■ **REQUIREMENT**: Copy nothing but the lines from the one containing "left: 74px ->" through the last line of the entries below, exactly as written and without pictures.

■ **TASK DATA**:
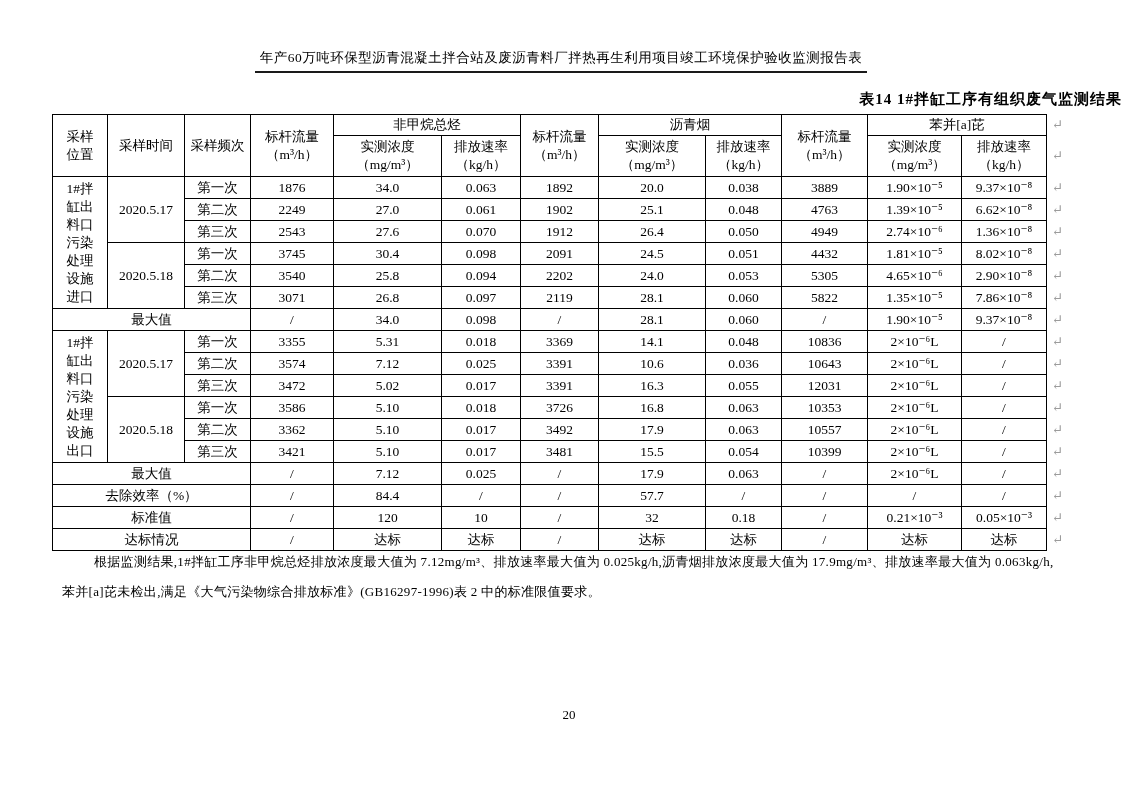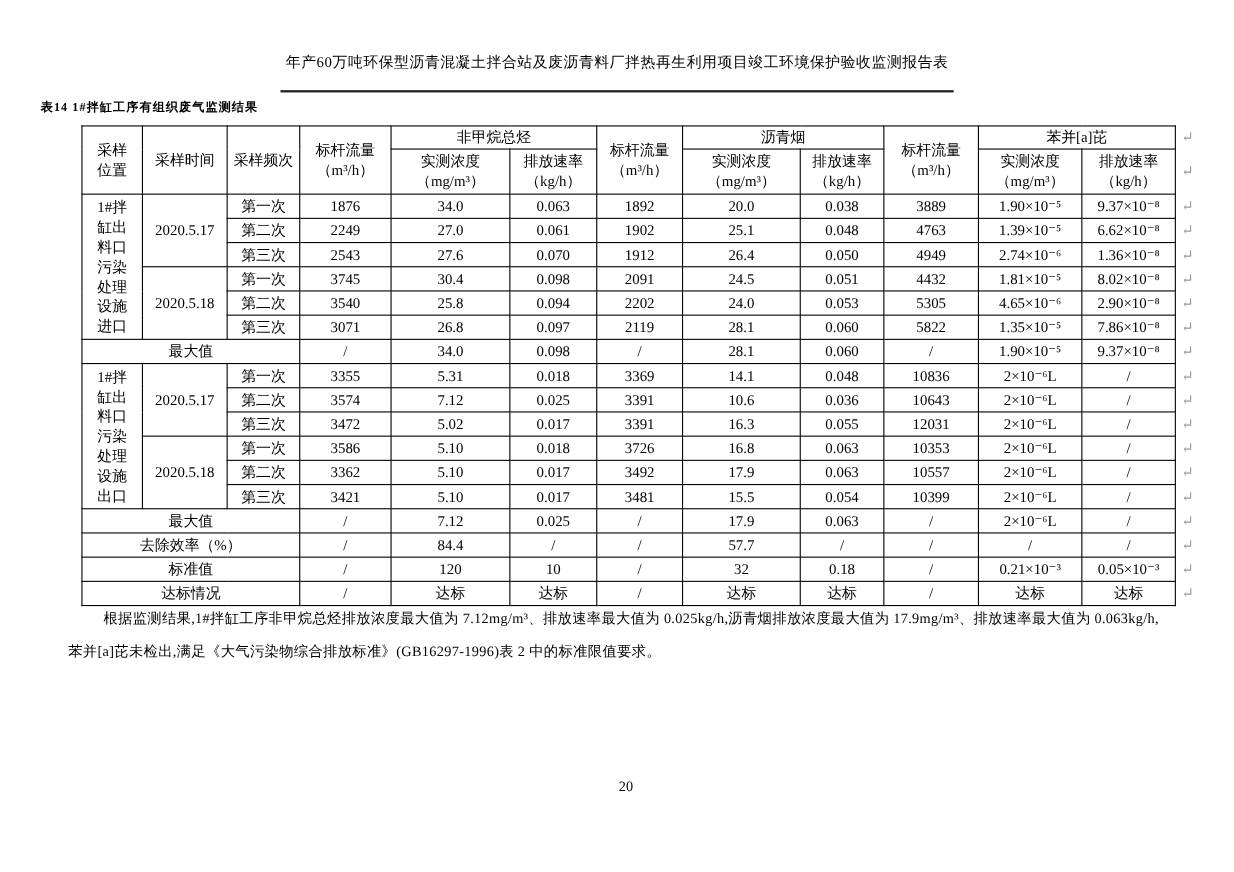"年产60万吨环保型沥青混凝土拌合站及废沥青料厂拌热再生利用项目竣工环境保护验收监" .page-header-inner { padding: 0 5px 16px 5px -> 0 5px 4px 5px }
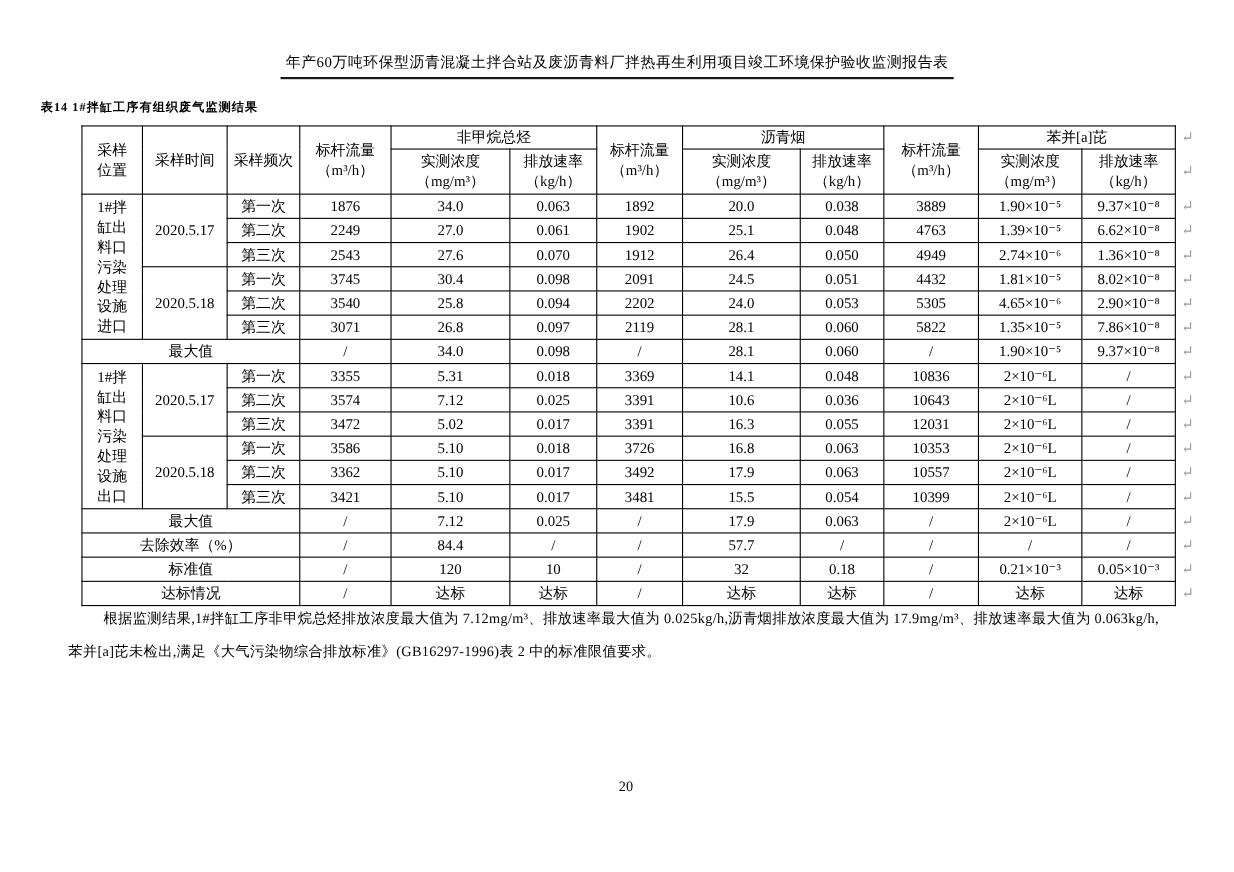"表14 1#拌缸工序有组织废气监测结果" .table-title { font-size: 11px -> 15px; margin-left: 37px -> none; text-align: left -> right }
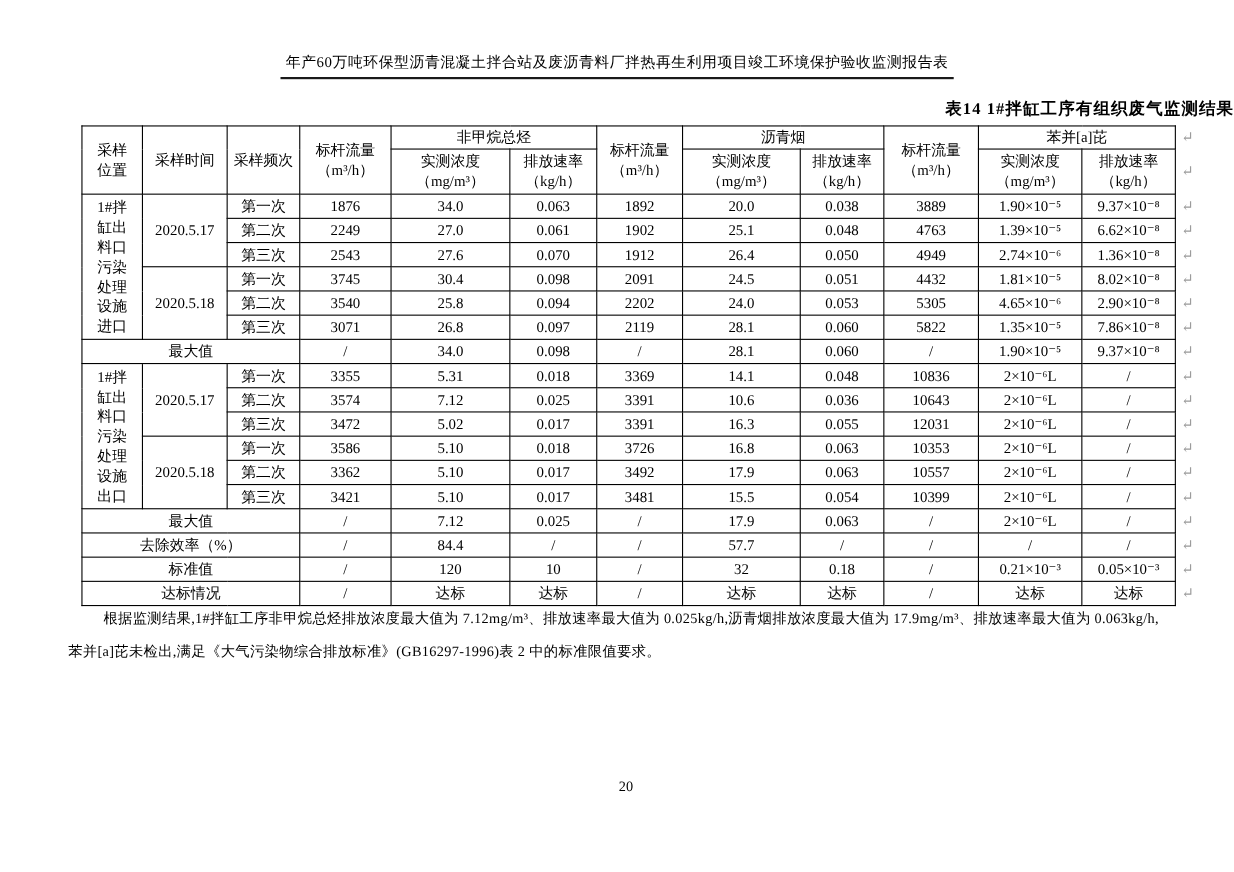"采样" table.mon { left: 74px -> 52px }
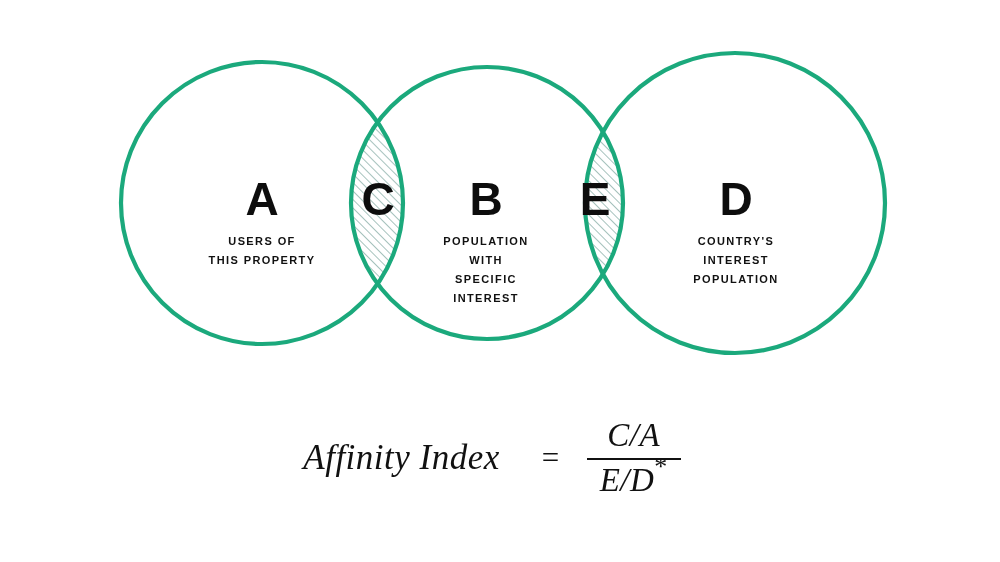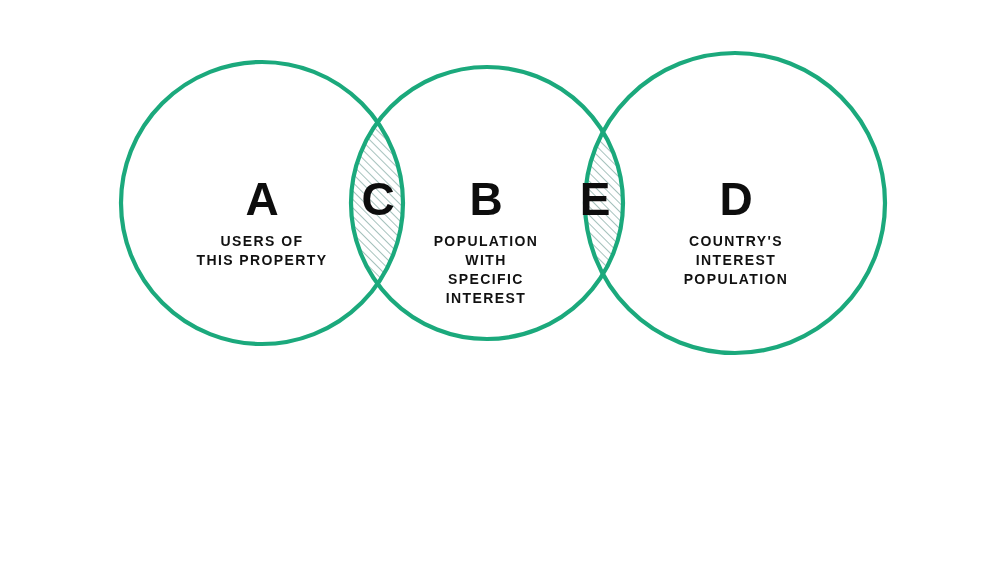"USERS OF" .sub-label { font-size: 14px -> 11px }
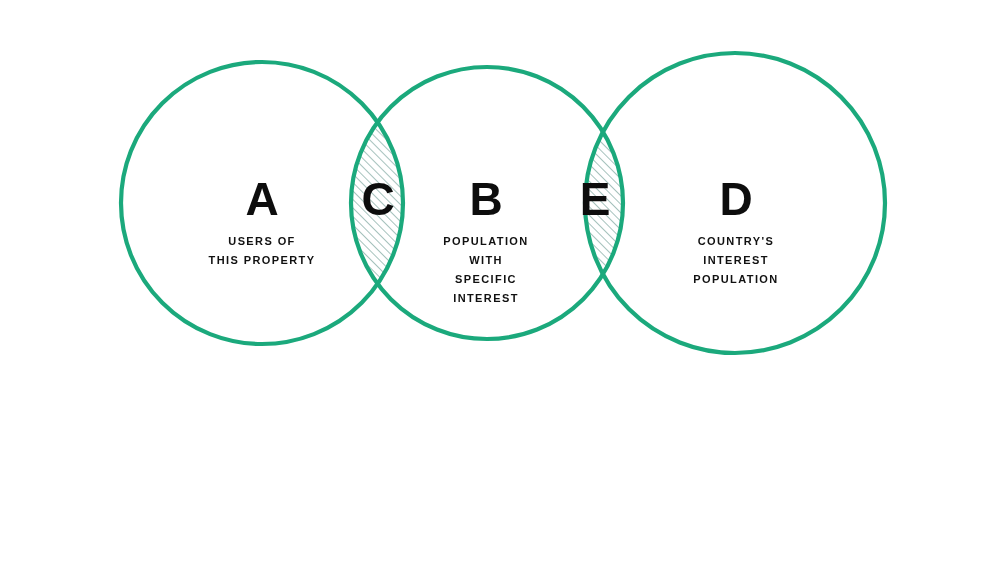"Affinity Index" div { html: none -> <div> <div> <span>Affinity Index</span> <span>=</span> <span> <span>C/A</span> <span></span> <span><span>E/D</span><span>*</span></span> </span> </div> </div> }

■ **COMPLETED TASK**:
"采样" table.mon { left: 74px -> 52px }
"USERS OF" .sub-label { font-size: 14px -> 11px }
"Affinity Index" div { html: none -> <div> <div> <span>Affinity Index</span> <span>=</span> <span> <span>C/A</span> <span></span> <span><span>E/D</span><span>*</span></span> </span> </div> </div> }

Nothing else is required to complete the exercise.